CNY Orthopedic Sports Medicine, PC: Injury: Cartilage Defects

Injuries and Conditions: Knee: Cartilage Defects

A cartilage defect is a condition resulting from the localizied loss of cartilage on the inside of the knee. This may lead to pain, stiffness, swelling and occassionally, locking within the joint; a cartilage defect differs from arthritis in that it is generally more localizied in nature. If untreated, a defect may allow the major leg bones (the femur and tibia) to come into contact with one another, which is a painful condition. Additionally, arthritis may develop, leading to worsening pain and symptoms.
  • Conditions can vary in severity, depending upon the location and the extent of degeneration of cartilage within the knee.
  • Heredity, intensity of athletic activity, and the extent of previous injury to the knee all play a role in determining the amount of degeneration to the cartilage.
  • The damaged cartilage cannot heal itself. Current treatments can effectively restore the cartilage surface and relieve symptoms. However, these treatments are effectively only if the defects are relatively localizied and are the source of pain and other symptoms.
  • Non-surgical treatments such as physical therapy is reserved for less advanced conditions and for patients with minimal symptoms.
  • Patients with severe conditions may require surgery to restore the cartilage surface in the area of the original defect. This creates a smooth surface on the cartilage capable of absorbing the impact of daily or athletic activities.

  • Signs and Symptoms
  • Although there is not a universal association between the severity of the condition and the patient's symptoms, more advanced cartilage damage is usually associated with more severe symptoms.
  • Discomfort and aching located within the knee joint or throughout the entire knee.
  • Pain while using the leg, especially during walking or running.
  • Pain while climbing or descending stairs or during movements that place considerable stress on the knee.
  • Discomfort or pain when initiating motion after keeping the knee motionless for an extended period of time.
  • A feeling or sensation of grinding, popping or snapping in the knee. This sensation may be more pronounced during flexion, extension, or twisting of the knee.
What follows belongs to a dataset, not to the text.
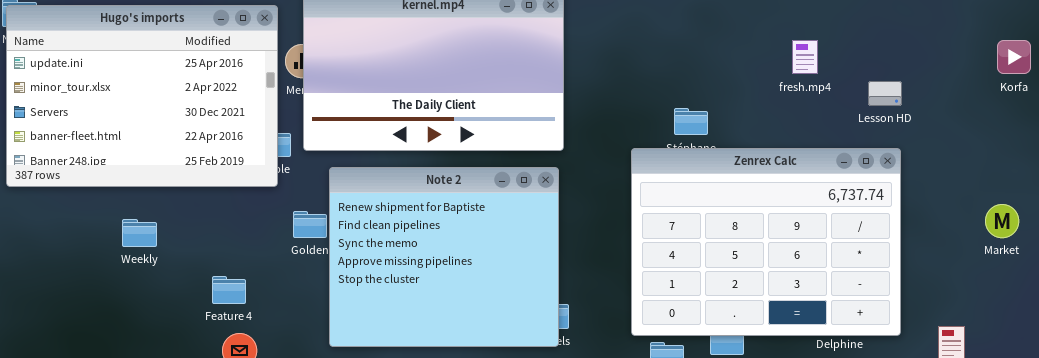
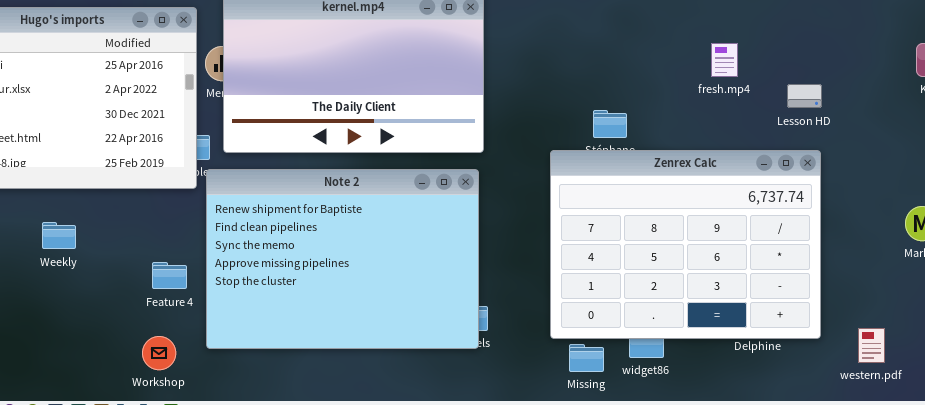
Note 2: [329,167,559,347] -> [206,169,479,349], resized
Feature 4: [212,276,246,304] -> [152,262,187,289], moved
  • Contact the Doctor if ...
  • The patient has the signs and symptoms of cartilage defects.
  • After treatment, the patient experiences increasing pain or weakness in the joint.
  • The patient experiences unexplained symptoms, other types of pain, or unexpected side effects of medication.

  • Common Causes of Injury
  • Cartilage defects may occur following a traumatic injury to the knee, possibly in association with other problems such as ligament or meniscus tears (the soft cartilage that provides cushioning between the tibia and femur).
  • Cartilage defects may possibly arise from lesser traumatic events suchas the wear and tear of extended high-level activities.

  • Expectations of Recovery
  • Recovery times for cartilage defects vary according to the severity of the condition.
  • Minor cartilage defects may respond to physical therapy after motion in the joint is restored and the surrounding muscles are conditioned.
  • Crtilage defects that require surgery have a recovery period dependent upon the treatment method employeed and can range from 3 months to 18 months.
  • To help maintain a healthy knee, continued gentle use of the knee will be required. Running or other pounding and impact producing activities should be considerably reduced or eliminated.